*** Block opens ***

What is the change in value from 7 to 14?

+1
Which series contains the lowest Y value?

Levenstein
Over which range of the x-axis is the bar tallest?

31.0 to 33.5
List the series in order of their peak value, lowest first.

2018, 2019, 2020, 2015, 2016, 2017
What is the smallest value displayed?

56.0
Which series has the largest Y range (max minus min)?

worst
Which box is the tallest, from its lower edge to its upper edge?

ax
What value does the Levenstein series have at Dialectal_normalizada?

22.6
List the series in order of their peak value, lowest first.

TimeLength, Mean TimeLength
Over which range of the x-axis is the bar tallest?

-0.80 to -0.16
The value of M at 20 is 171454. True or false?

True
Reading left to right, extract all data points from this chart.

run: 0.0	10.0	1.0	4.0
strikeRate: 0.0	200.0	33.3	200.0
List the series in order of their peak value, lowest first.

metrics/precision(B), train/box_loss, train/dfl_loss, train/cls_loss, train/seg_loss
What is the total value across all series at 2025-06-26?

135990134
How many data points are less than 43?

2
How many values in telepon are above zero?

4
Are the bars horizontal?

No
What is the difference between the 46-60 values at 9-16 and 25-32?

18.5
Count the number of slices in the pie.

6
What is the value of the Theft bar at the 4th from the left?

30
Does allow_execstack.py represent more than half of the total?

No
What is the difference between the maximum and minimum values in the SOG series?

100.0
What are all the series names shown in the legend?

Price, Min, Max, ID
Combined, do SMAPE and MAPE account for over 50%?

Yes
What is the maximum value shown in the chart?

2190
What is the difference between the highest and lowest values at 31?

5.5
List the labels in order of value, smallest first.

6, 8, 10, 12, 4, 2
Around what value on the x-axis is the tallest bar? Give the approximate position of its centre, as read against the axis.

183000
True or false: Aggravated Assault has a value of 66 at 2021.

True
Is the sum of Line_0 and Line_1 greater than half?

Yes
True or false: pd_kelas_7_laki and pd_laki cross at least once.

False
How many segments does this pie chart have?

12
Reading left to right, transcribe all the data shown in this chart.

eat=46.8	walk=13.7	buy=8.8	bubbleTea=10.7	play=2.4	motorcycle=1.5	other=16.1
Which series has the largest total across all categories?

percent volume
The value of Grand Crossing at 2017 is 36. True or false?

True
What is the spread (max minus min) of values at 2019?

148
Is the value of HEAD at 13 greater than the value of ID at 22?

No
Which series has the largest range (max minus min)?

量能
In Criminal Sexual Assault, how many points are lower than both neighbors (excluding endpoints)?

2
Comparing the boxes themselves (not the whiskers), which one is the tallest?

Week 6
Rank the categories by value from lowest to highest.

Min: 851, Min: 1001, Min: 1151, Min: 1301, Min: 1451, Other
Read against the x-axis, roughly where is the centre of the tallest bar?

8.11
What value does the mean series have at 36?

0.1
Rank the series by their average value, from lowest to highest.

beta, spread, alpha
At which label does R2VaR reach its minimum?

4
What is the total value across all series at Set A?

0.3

*** Block closes ***

Task goal >> Rewrite all of the lines above, substituting "largest" for each occurrence of "tallest" and leaving everything else unchanged.

Solution for this exercise >>
What is the change in value from 7 to 14?

+1
Which series contains the lowest Y value?

Levenstein
Over which range of the x-axis is the bar largest?

31.0 to 33.5
List the series in order of their peak value, lowest first.

2018, 2019, 2020, 2015, 2016, 2017
What is the smallest value displayed?

56.0
Which series has the largest Y range (max minus min)?

worst
Which box is the largest, from its lower edge to its upper edge?

ax
What value does the Levenstein series have at Dialectal_normalizada?

22.6
List the series in order of their peak value, lowest first.

TimeLength, Mean TimeLength
Over which range of the x-axis is the bar largest?

-0.80 to -0.16
The value of M at 20 is 171454. True or false?

True
Reading left to right, extract all data points from this chart.

run: 0.0	10.0	1.0	4.0
strikeRate: 0.0	200.0	33.3	200.0
List the series in order of their peak value, lowest first.

metrics/precision(B), train/box_loss, train/dfl_loss, train/cls_loss, train/seg_loss
What is the total value across all series at 2025-06-26?

135990134
How many data points are less than 43?

2
How many values in telepon are above zero?

4
Are the bars horizontal?

No
What is the difference between the 46-60 values at 9-16 and 25-32?

18.5
Count the number of slices in the pie.

6
What is the value of the Theft bar at the 4th from the left?

30
Does allow_execstack.py represent more than half of the total?

No
What is the difference between the maximum and minimum values in the SOG series?

100.0
What are all the series names shown in the legend?

Price, Min, Max, ID
Combined, do SMAPE and MAPE account for over 50%?

Yes
What is the maximum value shown in the chart?

2190
What is the difference between the highest and lowest values at 31?

5.5
List the labels in order of value, smallest first.

6, 8, 10, 12, 4, 2
Around what value on the x-axis is the largest bar? Give the approximate position of its centre, as read against the axis.

183000
True or false: Aggravated Assault has a value of 66 at 2021.

True
Is the sum of Line_0 and Line_1 greater than half?

Yes
True or false: pd_kelas_7_laki and pd_laki cross at least once.

False
How many segments does this pie chart have?

12
Reading left to right, transcribe all the data shown in this chart.

eat=46.8	walk=13.7	buy=8.8	bubbleTea=10.7	play=2.4	motorcycle=1.5	other=16.1
Which series has the largest total across all categories?

percent volume
The value of Grand Crossing at 2017 is 36. True or false?

True
What is the spread (max minus min) of values at 2019?

148
Is the value of HEAD at 13 greater than the value of ID at 22?

No
Which series has the largest range (max minus min)?

量能
In Criminal Sexual Assault, how many points are lower than both neighbors (excluding endpoints)?

2
Comparing the boxes themselves (not the whiskers), which one is the largest?

Week 6
Rank the categories by value from lowest to highest.

Min: 851, Min: 1001, Min: 1151, Min: 1301, Min: 1451, Other
Read against the x-axis, roughly where is the centre of the largest bar?

8.11
What value does the mean series have at 36?

0.1
Rank the series by their average value, from lowest to highest.

beta, spread, alpha
At which label does R2VaR reach its minimum?

4
What is the total value across all series at Set A?

0.3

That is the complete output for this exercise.